Course Overview
The Solid Data Summer School is a hands-on, project-based program designed to equip participants with skills in data-driven approaches for the analysis of solid-state materials. The course is structured over four days, combining introductory lectures, team-based research projects, and networking opportunities. There will be some pre-work provided to make sure the participants have the required computational skills to get the most out of the course.
Topics
Participants will learn how to use big data and other computational approaches to improve the analysis of experimental data in solid-state chemistry. Taught sessions will include
- Some fundamental maths behind tools like machine learning,
- Aspects of computation in materials science, including
- interacting with databases,
- simulating materials properties
- data simulation from models that can be compared directly with experiments
Team projects
The projects are designed to reinforce the lectures through hands-on work with real (and messy!) materials data. You will get to see how to use tools to help with structural characterisation and work with data with a critical and analytical perspective. We will cover areas such as
- Using data-driven methods to tackle research problems
- Understanding model limitations
- Quantifying confidence in your results We will use datasets involving real world materials research problems. Teams can devise their own approach so you can choose to explore side questions that emerge from the data that are interesting or relevant to your field.
Draft Timetable
Day 1 | Day 2 | Day 3 | Day 4 | |
---|---|---|---|---|
Morning | Stats and programming | Research team project work | Clustering structural information | Dragon’s Den |
Afternoon | Databases, data, and the group project | Databases and the CSD | Keith Butler seminar | — |
Evening | Social and poster session | Pizza and hacking | School dinner | — |
Accessibility & Resources:
All materials are provided in advance and made openly available post-school to ensure inclusivity and continued learning.

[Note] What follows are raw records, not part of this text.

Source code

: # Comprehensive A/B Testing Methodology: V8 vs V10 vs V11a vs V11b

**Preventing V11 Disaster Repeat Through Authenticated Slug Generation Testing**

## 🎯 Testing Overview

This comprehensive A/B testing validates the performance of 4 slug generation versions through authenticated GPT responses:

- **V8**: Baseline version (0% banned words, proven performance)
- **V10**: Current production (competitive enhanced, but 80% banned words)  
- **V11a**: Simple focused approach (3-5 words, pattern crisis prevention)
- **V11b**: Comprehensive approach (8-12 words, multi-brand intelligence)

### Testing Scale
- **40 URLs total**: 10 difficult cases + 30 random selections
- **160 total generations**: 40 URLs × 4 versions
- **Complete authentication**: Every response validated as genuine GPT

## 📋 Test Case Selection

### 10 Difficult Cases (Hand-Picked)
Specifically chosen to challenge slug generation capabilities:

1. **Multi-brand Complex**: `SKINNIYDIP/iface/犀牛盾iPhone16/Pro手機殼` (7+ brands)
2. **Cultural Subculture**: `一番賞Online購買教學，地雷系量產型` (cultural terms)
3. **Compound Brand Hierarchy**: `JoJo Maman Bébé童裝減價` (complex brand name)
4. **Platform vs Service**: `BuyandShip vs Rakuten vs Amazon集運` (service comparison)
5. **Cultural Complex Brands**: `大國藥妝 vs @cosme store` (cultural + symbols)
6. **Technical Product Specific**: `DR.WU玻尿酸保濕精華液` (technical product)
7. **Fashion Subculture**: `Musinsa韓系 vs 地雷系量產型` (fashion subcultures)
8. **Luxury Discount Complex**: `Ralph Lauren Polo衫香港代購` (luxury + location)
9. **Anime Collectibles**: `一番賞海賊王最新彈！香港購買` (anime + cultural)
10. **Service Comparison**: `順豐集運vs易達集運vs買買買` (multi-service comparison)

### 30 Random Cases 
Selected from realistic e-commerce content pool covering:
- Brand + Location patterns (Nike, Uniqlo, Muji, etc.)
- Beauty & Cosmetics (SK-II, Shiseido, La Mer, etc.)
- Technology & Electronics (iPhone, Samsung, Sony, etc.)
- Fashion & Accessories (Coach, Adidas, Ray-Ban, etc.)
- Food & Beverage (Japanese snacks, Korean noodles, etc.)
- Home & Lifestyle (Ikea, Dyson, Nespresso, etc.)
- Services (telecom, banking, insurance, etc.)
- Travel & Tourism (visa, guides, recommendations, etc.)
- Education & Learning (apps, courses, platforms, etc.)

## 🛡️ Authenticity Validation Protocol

- Please find the “textbook” for the Stats and Programming section online.
- The stats and programing worksheet can be found here with worked answers.
- Notebooks and associated Python files for the diffraction and crystals section.
- Background on accessing databases via and API is available in the following GitHub repository.
- Datasets for research team project:
Outcomes:
Participants will gain experience in data analysis, computational techniques, and collaborative research, with a focus on drawing meaningful scientific conclusions from experimental data.